Start of PASSAGE FOR REVIEW

Corporate officer liability may be a basis for casting a bigger net. By casting a bigger net I mean trying to better protect an injured plaintiff from the misdeeds of others. An entity, whether it be a corporation, an LLC or a partnership, can only act through its officers and agents. Those employees or agents may be officers, directors, managers or members. They may be held to account personally for the actions of that business just as the business may be held to account for the conduct of the agents.
By holding those persons liable you cast a wider net. Also you give the business more motive to settle with you.
Corporate Officer Liability-Business Judgment Rule
There exists what is called the “business judgment rule”. The rule is based on presumed conduct. That is, it is presumed that in the course of running the business, the directors of a corporation, have acted after they have gathered the required info and acted in good faith. It is further presumed that they acted in the honest belief that the action taken was the best for the business. This rule is to protect directors from being held liable for matters that are part of the normal routine. Any attempt to hold the directors to account must prove they acted with actual knowledge of the wrong.

End of PASSAGE FOR REVIEW

◆ ASSIGNED TASK 1: Name every role that, according to the text on corporate officer liability, the employees or agents of an entity may hold.
◆ ASSIGNED TASK 2: Decide whether each statement agrees with the text on corporate officer liability, answering yes or no and quoting the words that settle it. (a) The business judgment rule rests on presumed conduct. (b) The business judgment rule shields directors from liability for matters outside the normal routine. (c) Holding individual officers liable gives the business less motive to settle.
The data after this point is separate material, unconnected to the text on corporate officer liability.

Start of RAW DATA

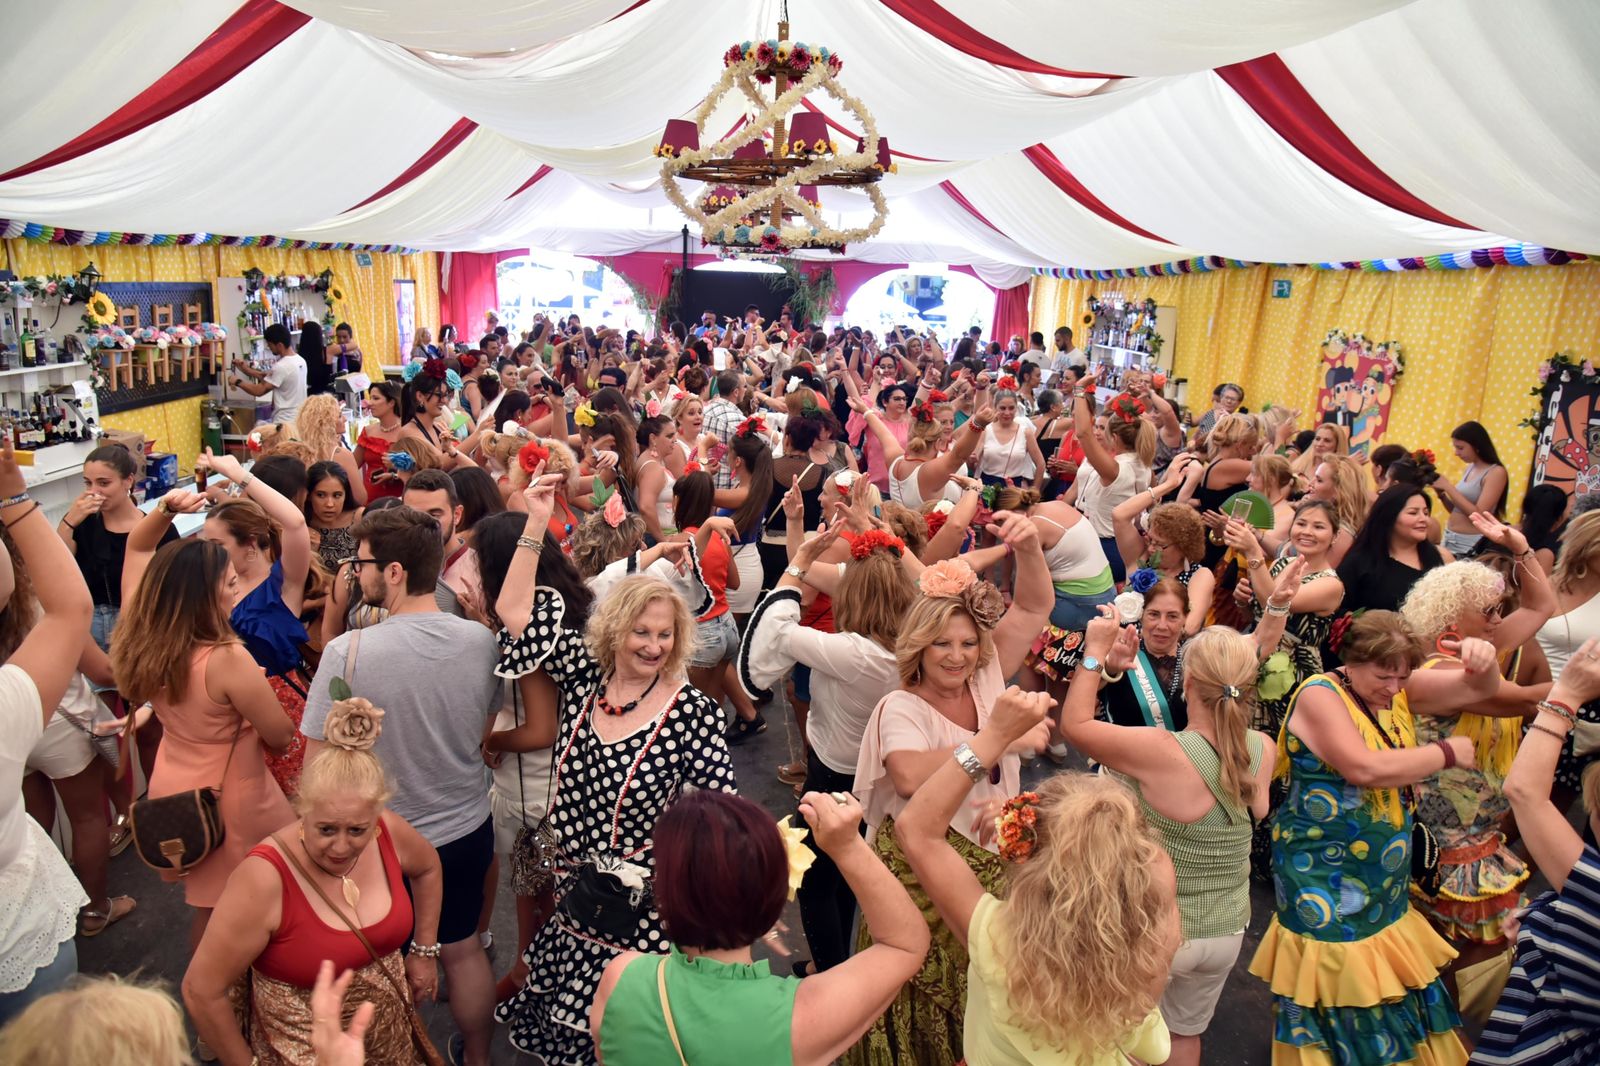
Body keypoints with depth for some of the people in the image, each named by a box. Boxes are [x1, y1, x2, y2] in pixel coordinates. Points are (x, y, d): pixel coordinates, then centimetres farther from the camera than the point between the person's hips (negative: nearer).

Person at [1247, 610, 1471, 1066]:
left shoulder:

End of RAW DATA

◆ YOUR SOLUTION 1: Officers, directors, managers, members

◆ YOUR SOLUTION 2:
(a) Yes: "The rule is based on presumed conduct."
(b) No: "This rule is to protect directors from being held liable for matters that are part of the normal routine."
(c) No: "Also you give the business more motive to settle with you."